Saved data entries
[Start of Attachment]
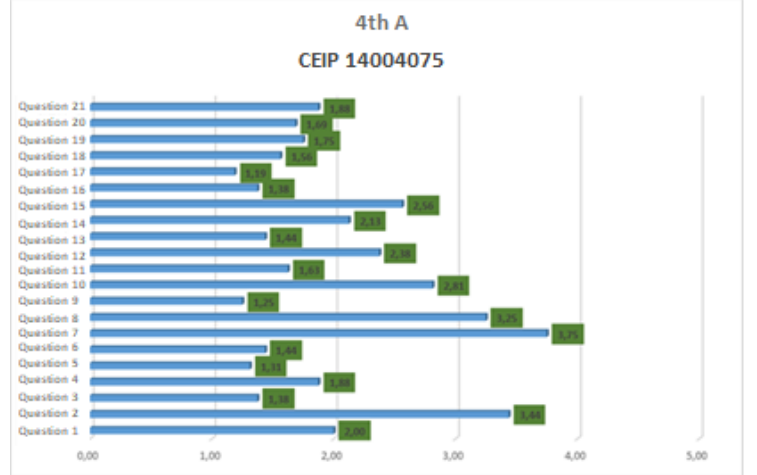
Figure 4 . Average questionnaires´ results 4 th A CEIP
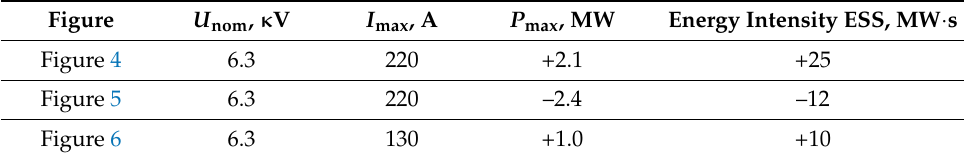
Table 1. Specifications to be met by the ESS in the power supply system with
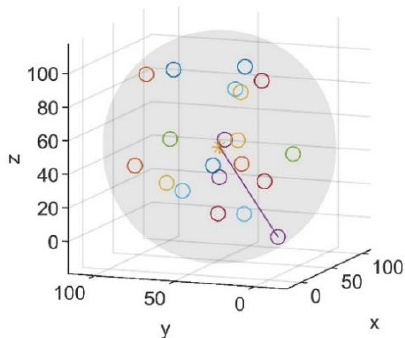
Figure 2. Schematic diagram of the outer boundary of the cluster.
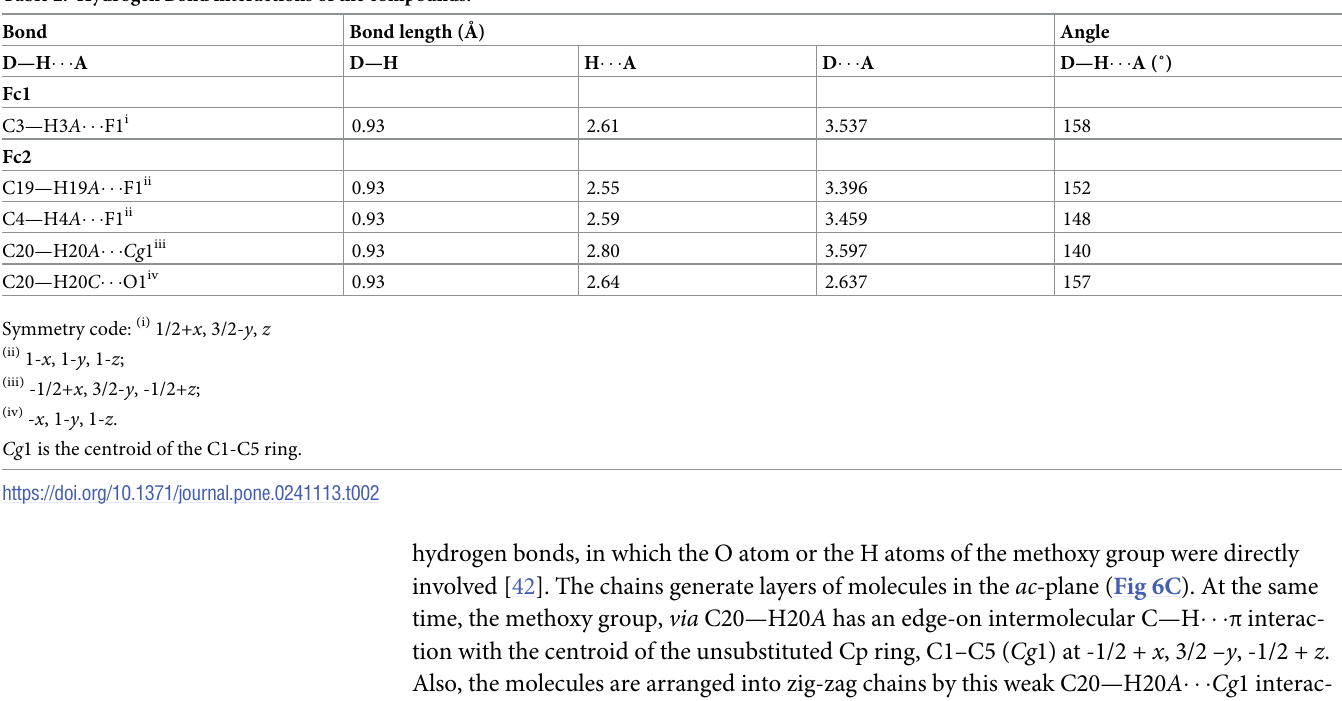
Table 2. Hydrogen Bond interactions of the compounds. Bond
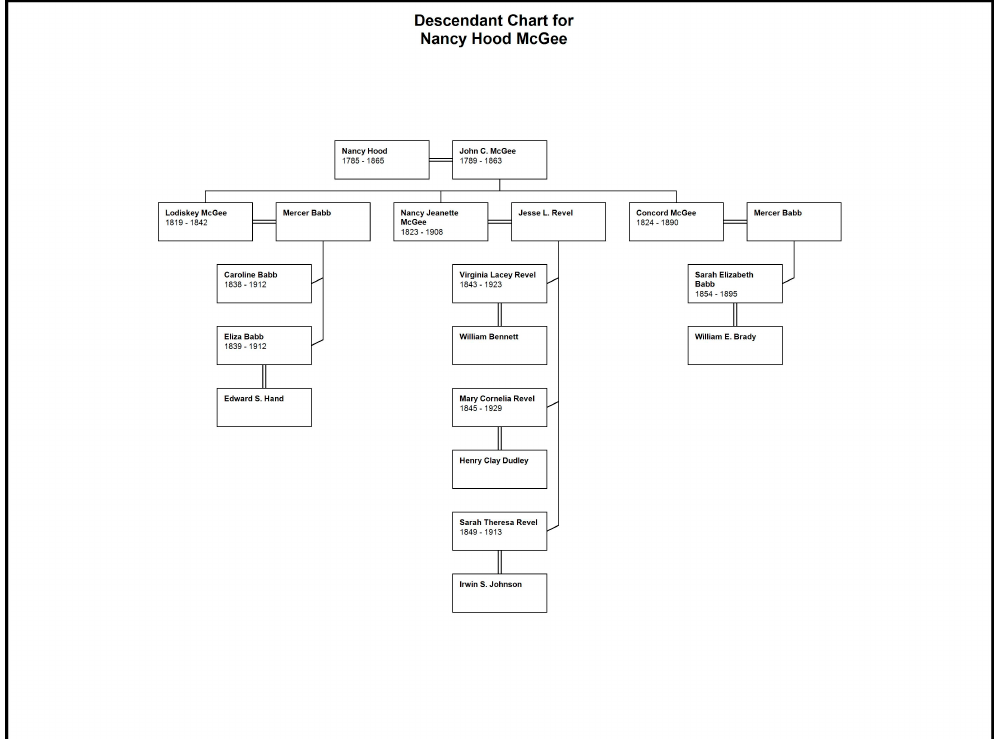
Figure 1. Selected descendants of Nancy Hood McGee (1785–1865).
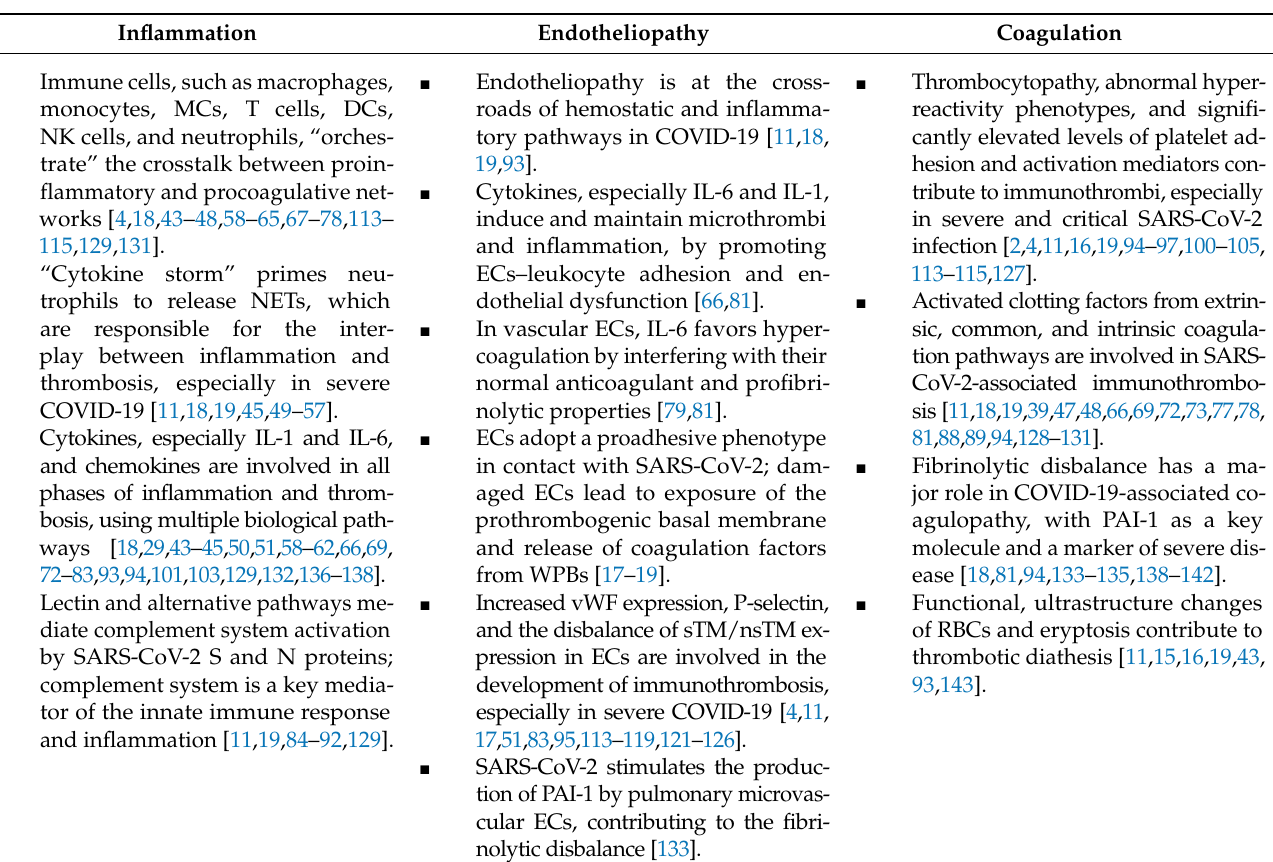
Table 1. Biological pathways of COVID-19 associated immunothrombosis. Inflammation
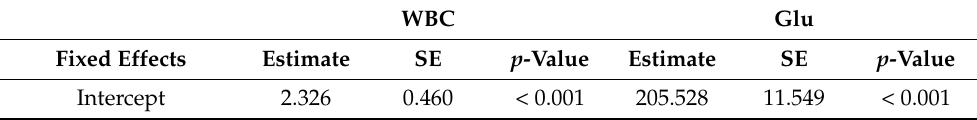
Table 3. Estimated model coefficients for the GLMM model of WBC (white blood cell) count and the LLM model of the Glu (glucose) level in the blood of free-living marsh harrier nestlings. The hatching order of nestlings is labelled chronologically with letters ( b , c , and d ); brood size is indicated by numbers ( 2, 3 , and 4 ). Standard errors (SE) and p -values are shown for the fixed effects. The values of the random effects are variance estimates and their standard deviations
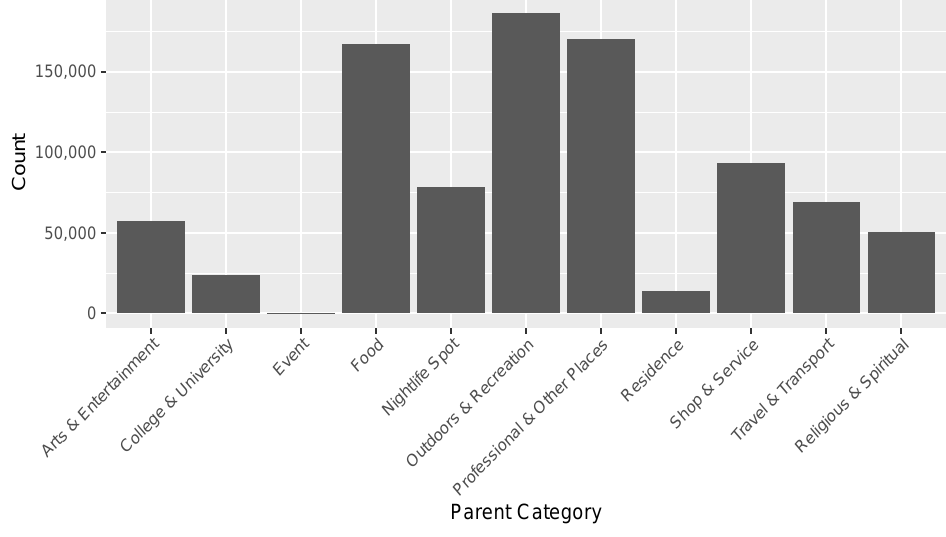
Figure 1. Frequency of Venue Parent Categories for Meetups Across the United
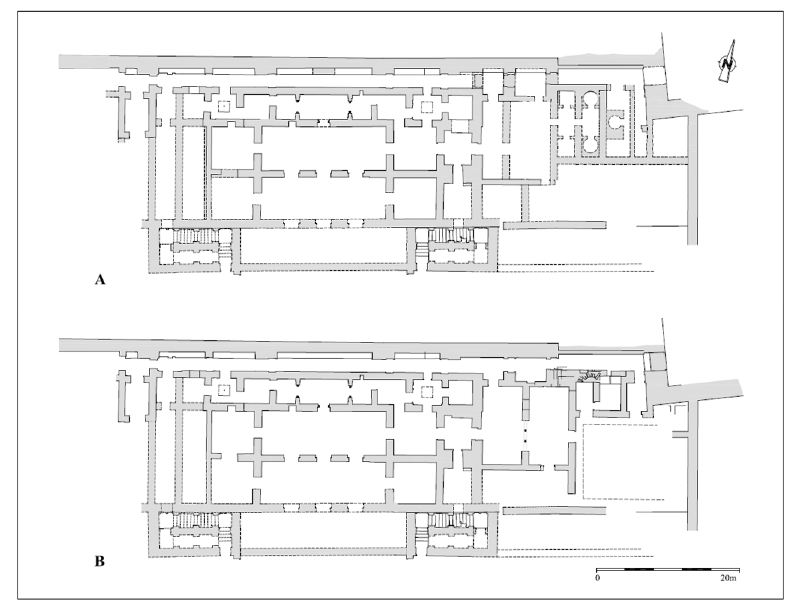
Figure 4. Construction phases of D¯ar al-Mulk : ( A ) first phase; ( B ) second phase (Vallejo Triano 2010, Figure 53-1).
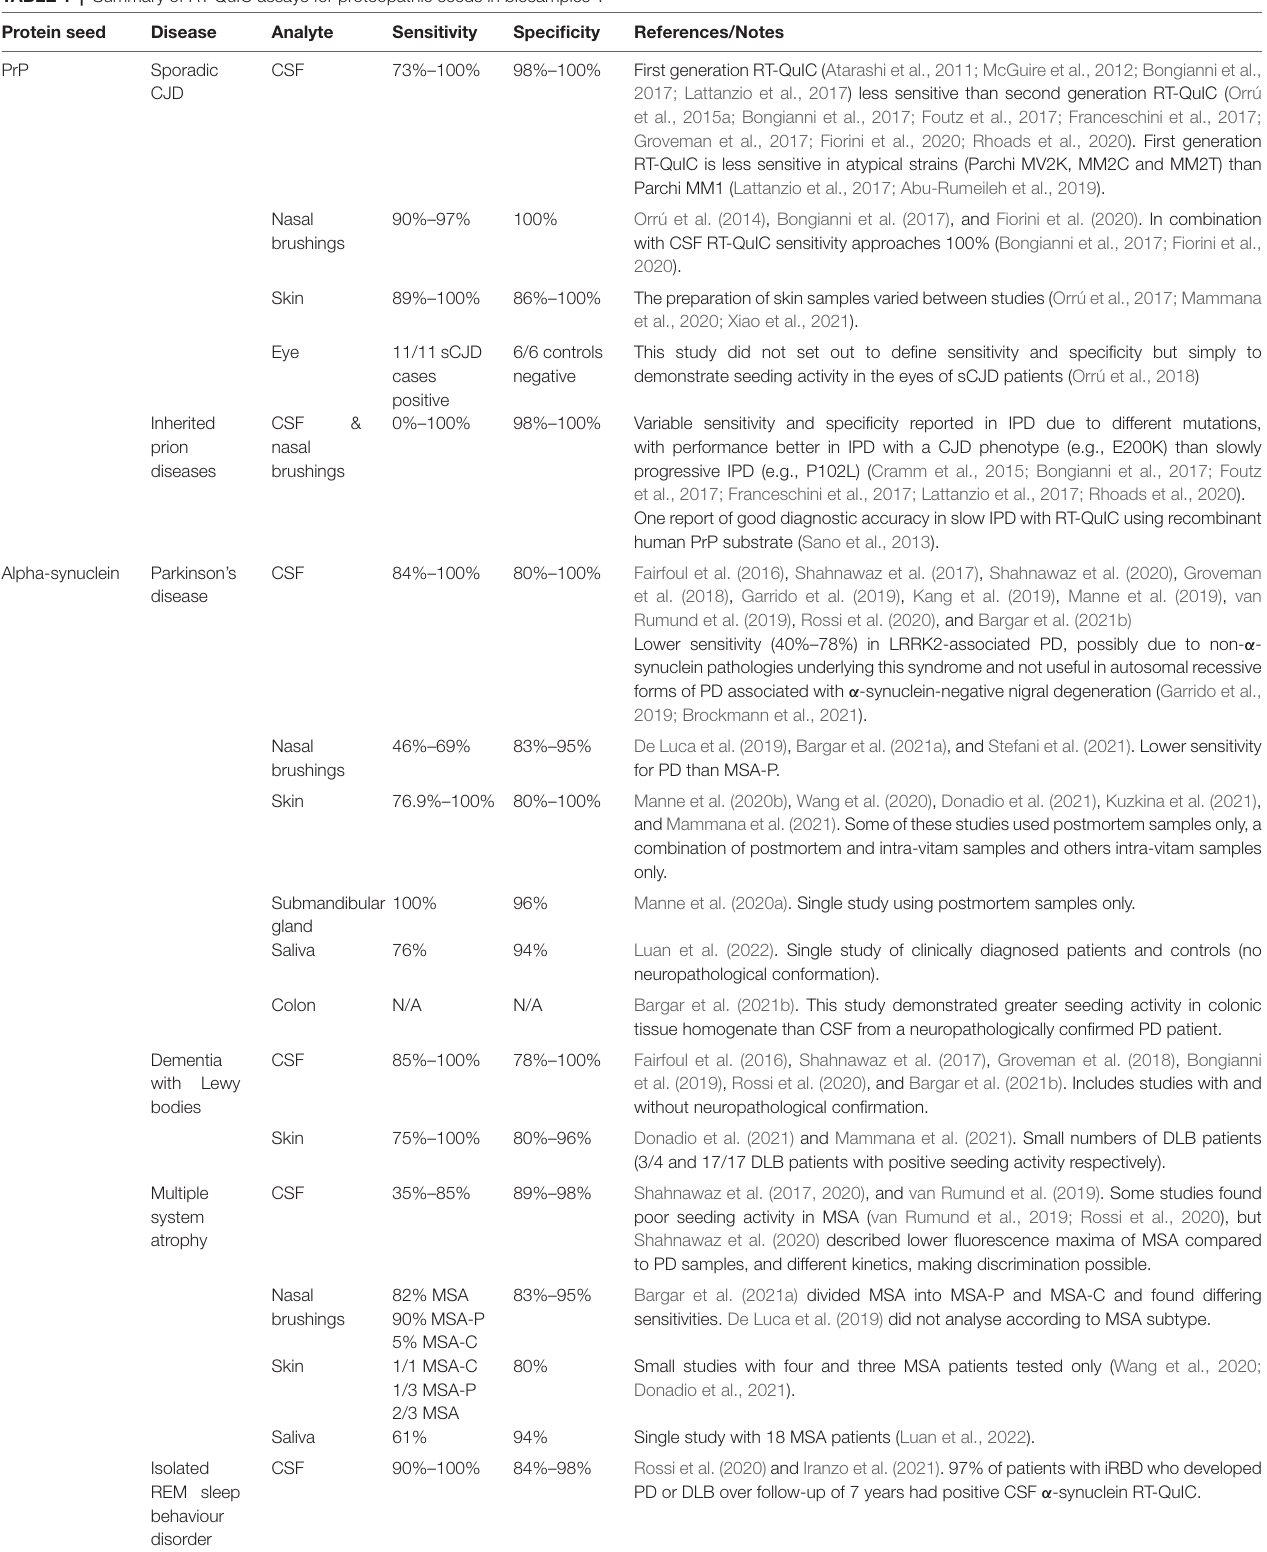
TABLE 1 | Summary of RT-QuIC assays for proteopathic seeds in biosamples a . Protein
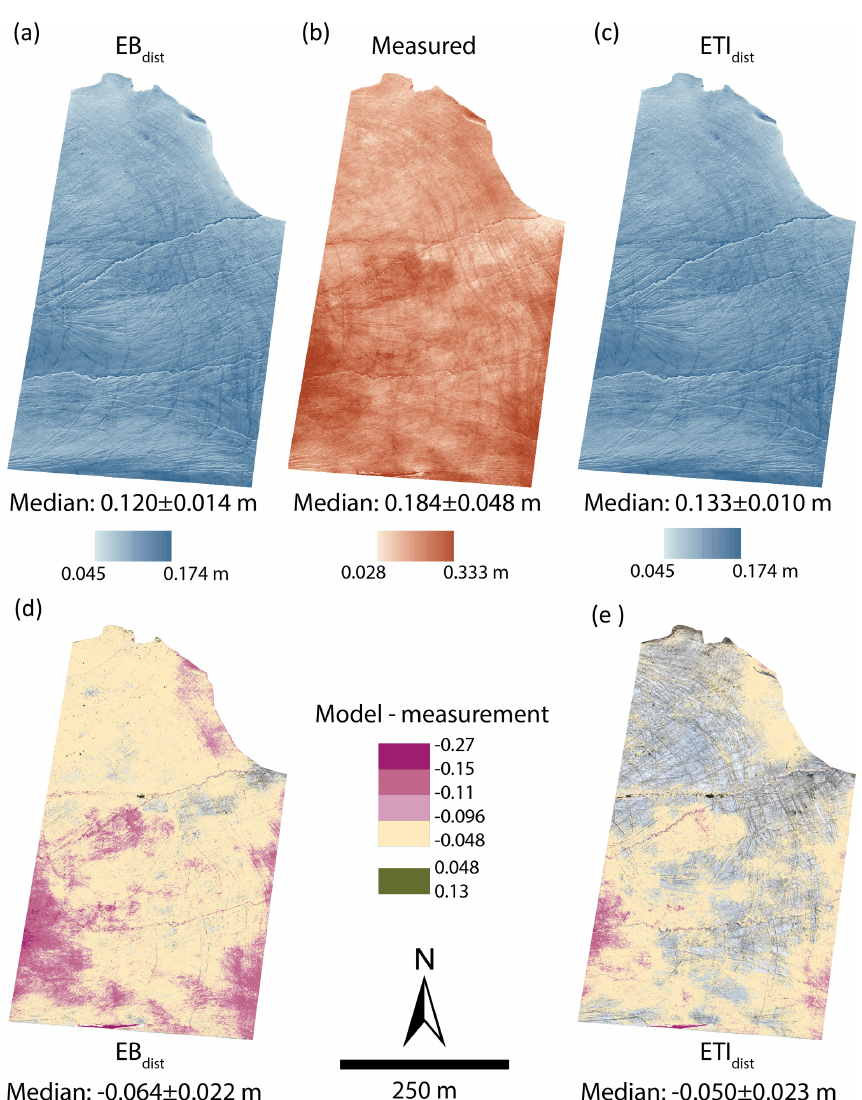
Figure 5. Distribution of measured and modelled melt across the study area between 21 July (12:00LT) and 24 July (12:00LT). (a) Melt estimated using EB dist applied across the study area. (b) Melt measured through differencing surfaces reconstructed from UAV imagery. (c) Melt estimated using ETI dist applied across the study area. (d, e) Model error, calculated by the difference between modelled and measured melt. Cells with an absolute value lower than the measurement uncertainty (0.048m) are transparent to emphasise areas where the model residuals are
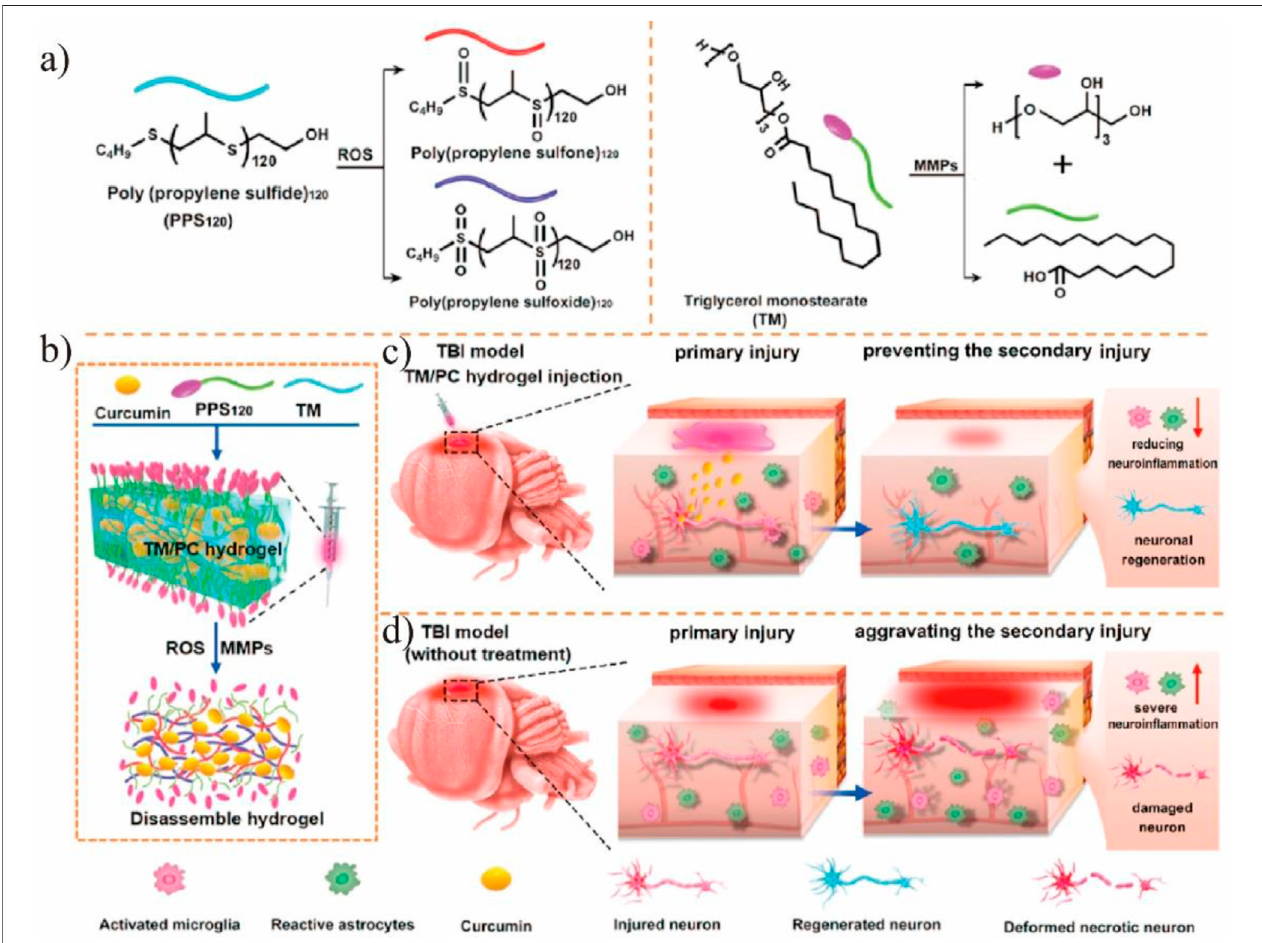
FIGURE 4 | (A) PPS 120 switched from a hydrophobic polymer to the hydrophilic poly (propylene sulfone) 120 and poly (propylene sulfoxide) 120 in the ROS environment and TM could be cleaved by MMPs. (B) Schematic illustration of TM/PC hydrogel preparation procedures and their degradation process under MMP and ROS conditions. (C) In situ injection of TM/PC hydrogels within the postsurgery TBI: TM is degraded, and PPS120 scavenges ROS to release Cur, reducing neuroin fl ammation and neuronal death. (D) Without hydrogel treatment, neuronal death and severe neuroin fl ammation were observed, and the secondary injury was aggravated. Reproduced from Qian et al. (2021) with permission from the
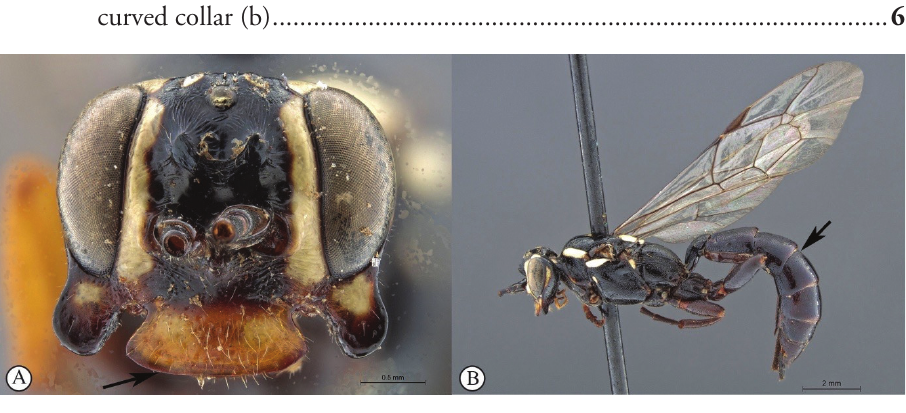
– Lower gena not expanded (a), or distinctly less expanded into a backward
[End of Attachment]
Aim of the exercise: Leave out the pictures and repeat exactly the lines from the first line of the data through the line containing "TABLE 1 | Summary". Add nothing else.

Result of this task:
Figure 4 . Average questionnaires´ results 4 th A CEIP
Table 1. Specifications to be met by the ESS in the power supply system with
Figure 2. Schematic diagram of the outer boundary of the cluster.
Table 2. Hydrogen Bond interactions of the compounds. Bond
Figure 1. Selected descendants of Nancy Hood McGee (1785–1865).
Table 1. Biological pathways of COVID-19 associated immunothrombosis. Inflammation
Table 3. Estimated model coefficients for the GLMM model of WBC (white blood cell) count and the LLM model of the Glu (glucose) level in the blood of free-living marsh harrier nestlings. The hatching order of nestlings is labelled chronologically with letters ( b , c , and d ); brood size is indicated by numbers ( 2, 3 , and 4 ). Standard errors (SE) and p -values are shown for the fixed effects. The values of the random effects are variance estimates and their standard deviations
Figure 1. Frequency of Venue Parent Categories for Meetups Across the United
Figure 4. Construction phases of D¯ar al-Mulk : ( A ) first phase; ( B ) second phase (Vallejo Triano 2010, Figure 53-1).
TABLE 1 | Summary of RT-QuIC assays for proteopathic seeds in biosamples a . Protein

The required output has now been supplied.